Reproduce each of the following lines word for word, keeping every character unchanged.
>> Begin Excerpted records
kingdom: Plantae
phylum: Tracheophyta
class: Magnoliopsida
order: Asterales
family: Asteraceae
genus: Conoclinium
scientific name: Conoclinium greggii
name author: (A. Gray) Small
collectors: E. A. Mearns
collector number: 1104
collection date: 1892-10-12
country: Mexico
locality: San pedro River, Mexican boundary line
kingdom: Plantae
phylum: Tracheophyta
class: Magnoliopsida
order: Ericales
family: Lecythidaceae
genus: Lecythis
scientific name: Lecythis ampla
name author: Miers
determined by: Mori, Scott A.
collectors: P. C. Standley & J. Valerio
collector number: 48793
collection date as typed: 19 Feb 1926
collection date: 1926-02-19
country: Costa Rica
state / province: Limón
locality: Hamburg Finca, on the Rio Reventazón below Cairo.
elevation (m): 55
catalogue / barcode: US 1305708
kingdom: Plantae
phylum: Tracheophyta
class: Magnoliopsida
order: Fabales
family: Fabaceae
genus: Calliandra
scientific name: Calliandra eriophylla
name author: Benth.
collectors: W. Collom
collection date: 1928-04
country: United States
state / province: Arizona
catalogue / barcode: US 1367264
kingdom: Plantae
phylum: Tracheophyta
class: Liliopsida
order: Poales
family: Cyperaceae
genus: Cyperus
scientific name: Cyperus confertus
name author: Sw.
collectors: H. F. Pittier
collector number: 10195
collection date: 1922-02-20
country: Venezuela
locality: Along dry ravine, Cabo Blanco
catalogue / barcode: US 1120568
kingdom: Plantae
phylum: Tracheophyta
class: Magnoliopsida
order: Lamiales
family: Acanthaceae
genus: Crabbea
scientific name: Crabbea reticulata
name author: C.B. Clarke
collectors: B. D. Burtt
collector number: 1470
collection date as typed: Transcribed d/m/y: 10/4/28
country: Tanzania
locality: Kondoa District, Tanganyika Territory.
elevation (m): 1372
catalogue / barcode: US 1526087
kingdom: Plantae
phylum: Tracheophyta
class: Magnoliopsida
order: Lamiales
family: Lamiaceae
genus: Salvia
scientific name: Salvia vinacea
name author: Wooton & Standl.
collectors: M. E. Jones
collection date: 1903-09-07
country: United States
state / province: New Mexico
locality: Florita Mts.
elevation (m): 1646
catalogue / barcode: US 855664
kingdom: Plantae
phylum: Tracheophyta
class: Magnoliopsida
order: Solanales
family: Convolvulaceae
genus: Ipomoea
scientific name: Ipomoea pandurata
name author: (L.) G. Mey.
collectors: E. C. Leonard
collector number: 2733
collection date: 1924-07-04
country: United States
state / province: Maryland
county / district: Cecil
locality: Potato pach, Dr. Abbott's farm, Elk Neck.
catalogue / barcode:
>> End Excerpted records
Written response:
kingdom: Plantae
phylum: Tracheophyta
class: Magnoliopsida
order: Asterales
family: Asteraceae
genus: Conoclinium
scientific name: Conoclinium greggii
name author: (A. Gray) Small
collectors: E. A. Mearns
collector number: 1104
collection date: 1892-10-12
country: Mexico
locality: San pedro River, Mexican boundary line
kingdom: Plantae
phylum: Tracheophyta
class: Magnoliopsida
order: Ericales
family: Lecythidaceae
genus: Lecythis
scientific name: Lecythis ampla
name author: Miers
determined by: Mori, Scott A.
collectors: P. C. Standley & J. Valerio
collector number: 48793
collection date as typed: 19 Feb 1926
collection date: 1926-02-19
country: Costa Rica
state / province: Limón
locality: Hamburg Finca, on the Rio Reventazón below Cairo.
elevation (m): 55
catalogue / barcode: US 1305708
kingdom: Plantae
phylum: Tracheophyta
class: Magnoliopsida
order: Fabales
family: Fabaceae
genus: Calliandra
scientific name: Calliandra eriophylla
name author: Benth.
collectors: W. Collom
collection date: 1928-04
country: United States
state / province: Arizona
catalogue / barcode: US 1367264
kingdom: Plantae
phylum: Tracheophyta
class: Liliopsida
order: Poales
family: Cyperaceae
genus: Cyperus
scientific name: Cyperus confertus
name author: Sw.
collectors: H. F. Pittier
collector number: 10195
collection date: 1922-02-20
country: Venezuela
locality: Along dry ravine, Cabo Blanco
catalogue / barcode: US 1120568
kingdom: Plantae
phylum: Tracheophyta
class: Magnoliopsida
order: Lamiales
family: Acanthaceae
genus: Crabbea
scientific name: Crabbea reticulata
name author: C.B. Clarke
collectors: B. D. Burtt
collector number: 1470
collection date as typed: Transcribed d/m/y: 10/4/28
country: Tanzania
locality: Kondoa District, Tanganyika Territory.
elevation (m): 1372
catalogue / barcode: US 1526087
kingdom: Plantae
phylum: Tracheophyta
class: Magnoliopsida
order: Lamiales
family: Lamiaceae
genus: Salvia
scientific name: Salvia vinacea
name author: Wooton & Standl.
collectors: M. E. Jones
collection date: 1903-09-07
country: United States
state / province: New Mexico
locality: Florita Mts.
elevation (m): 1646
catalogue / barcode: US 855664
kingdom: Plantae
phylum: Tracheophyta
class: Magnoliopsida
order: Solanales
family: Convolvulaceae
genus: Ipomoea
scientific name: Ipomoea pandurata
name author: (L.) G. Mey.
collectors: E. C. Leonard
collector number: 2733
collection date: 1924-07-04
country: United States
state / province: Maryland
county / district: Cecil
locality: Potato pach, Dr. Abbott's farm, Elk Neck.
catalogue / barcode:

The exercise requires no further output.